In the final manuscript, Cortazar and Geyer describe the phenomenon of pathologic complete response and association with long-term outcomes.5 They review the published data on pathologic complete response and eradication of disease as a result of neoadjuvant chemotherapy, and discuss the pooled analysis that was performed by the US FDA in collaboration with other investigators. Within this context, the authors discuss the decision by the FDA to accept pathologic complete response as a surrogate endpoint for the application for accelerated approval of drugs in the neoadjuvant setting.

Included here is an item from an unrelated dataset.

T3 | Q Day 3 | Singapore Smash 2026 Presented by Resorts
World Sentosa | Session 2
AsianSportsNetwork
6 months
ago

The pathologic assessment of the breast and nodal specimens from surgical resection after neoadjuvant chemotherapy is a critical component of care and requires close collaboration and communication with the pathologist. Tissue processing has not been standardized across institutions, or even across clinical trials, which can make it challenging to assess response across populations. The RCB index provides a template for the assessment and documentation of the extent of residual disease within the tumor bed and regional nodes.6 RCB is increasingly utilized to standardize pathologic reporting across sites, and is the reporting mechanism used in the ISPY trials and several ongoing cooperative group trials. The RCB calculator incorporates the size of the residual tumor bed in two dimensions along with the percent tumor cellularity averaged across the whole tumor bed, in addition to the size of the largest lymph node metastasis. Together, these data can be inserted into the RCB index calculator online to determine the RCB class (0, I, II, or III) and also the RCB index (continuous variable). RCB 0 is the same as a pathologic complete response—complete eradication of invasive disease from the breast and the axillary lymph nodes. The higher the RCB, the greater the extent of residual disease and poorer overall outcome. Symmans and colleagues have made the clinical calculator available online, as well as providing a brief video for pathologists who are not familiar with the technique.6

It is our hope that this series of articles provides the most contemporary information available regarding the ongoing advances in the management of patients being treated with neoadjuvant systemic therapy. It should serve as a resource for clinicians and patients, and will hopefully foster collaboration and multidisciplinary care.